Como bem lembrou, em síntese, a exposição “Elifas Andreato – 50 Anos” é, de fato, uma bela oportunidade de passar os olhos em revista sobre os momentos mais marcantes da cultura brasileira desses últimos 50 anos. Dela emerge a ideia de que o paranaense Andreato, 70 anos completados em janeiro, é um artista múltiplo (jornalista, ilustrador, cenógrafo, editor de publicações, mestre da arte gráfica), e não apenas um grande autor de capas ou um sujeito que bolou incríveis projetos, em nada deixando a dever para os artistas de capas de discos que tão bem fizeram isso lá fora.


Da mesma forma que artistas gráficos como Roger Dean, Aubrey Powell e seu colega Storm Thorgerson cravaram no imaginário mundial imagens históricas, como as capas dos discos do Yes e do Pink Floyd, no Brasil, Elifas Andreato é a referência. Poucos como ele fizeram o mesmo, e o mais bacana, com original brasilidade e extremo bom gosto.

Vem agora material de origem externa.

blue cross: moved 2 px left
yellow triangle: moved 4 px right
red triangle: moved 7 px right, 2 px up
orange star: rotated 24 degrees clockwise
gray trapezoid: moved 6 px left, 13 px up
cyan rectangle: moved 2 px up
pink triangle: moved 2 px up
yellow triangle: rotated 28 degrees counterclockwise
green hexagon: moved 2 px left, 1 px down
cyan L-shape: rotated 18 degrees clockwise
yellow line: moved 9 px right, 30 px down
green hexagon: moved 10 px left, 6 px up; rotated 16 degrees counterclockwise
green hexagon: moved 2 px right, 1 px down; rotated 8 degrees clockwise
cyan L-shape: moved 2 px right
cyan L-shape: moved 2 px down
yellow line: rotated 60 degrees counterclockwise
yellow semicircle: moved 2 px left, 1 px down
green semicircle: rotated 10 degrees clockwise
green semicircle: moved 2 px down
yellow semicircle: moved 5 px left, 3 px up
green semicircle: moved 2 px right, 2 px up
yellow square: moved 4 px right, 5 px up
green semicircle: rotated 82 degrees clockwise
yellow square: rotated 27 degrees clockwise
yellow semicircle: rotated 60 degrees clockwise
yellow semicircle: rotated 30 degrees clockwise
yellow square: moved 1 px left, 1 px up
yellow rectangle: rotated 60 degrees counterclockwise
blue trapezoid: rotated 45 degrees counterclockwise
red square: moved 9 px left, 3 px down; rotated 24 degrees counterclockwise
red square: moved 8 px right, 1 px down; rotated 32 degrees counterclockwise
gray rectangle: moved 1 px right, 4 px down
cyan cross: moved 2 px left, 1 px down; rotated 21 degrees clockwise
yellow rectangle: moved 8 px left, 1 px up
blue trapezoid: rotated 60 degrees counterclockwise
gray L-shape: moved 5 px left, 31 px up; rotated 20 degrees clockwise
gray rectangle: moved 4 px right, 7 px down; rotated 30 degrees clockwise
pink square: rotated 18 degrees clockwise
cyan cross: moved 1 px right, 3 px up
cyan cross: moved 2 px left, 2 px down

Basta percorrer as capas, é o Brasil humano, sua gente, suas cores e suas coisas que estão lá.

Como lembrou, no documentário, o jornalista e historiador Sérgio Cabral, os artistas da música disputavam (no bom sentido) Elifas Andreato como autor de capa de disco. O público, então, diante de uma coisa assim, não sabia se guardava o álbum na estante ou se pendurava na parede, tal a beleza plástica do objeto que tinham em mãos.


Além dos discos, temos a chance de ver outros trabalhos, como capas de publicações jornalísticas e os cartazes de obras que marcaram o teatro brasileiro, sobretudo dos anos 1970. Andreato bolou coisas para Augusto Boal, Renato Borghi, Fernando Peixoto, Flavio Rangel.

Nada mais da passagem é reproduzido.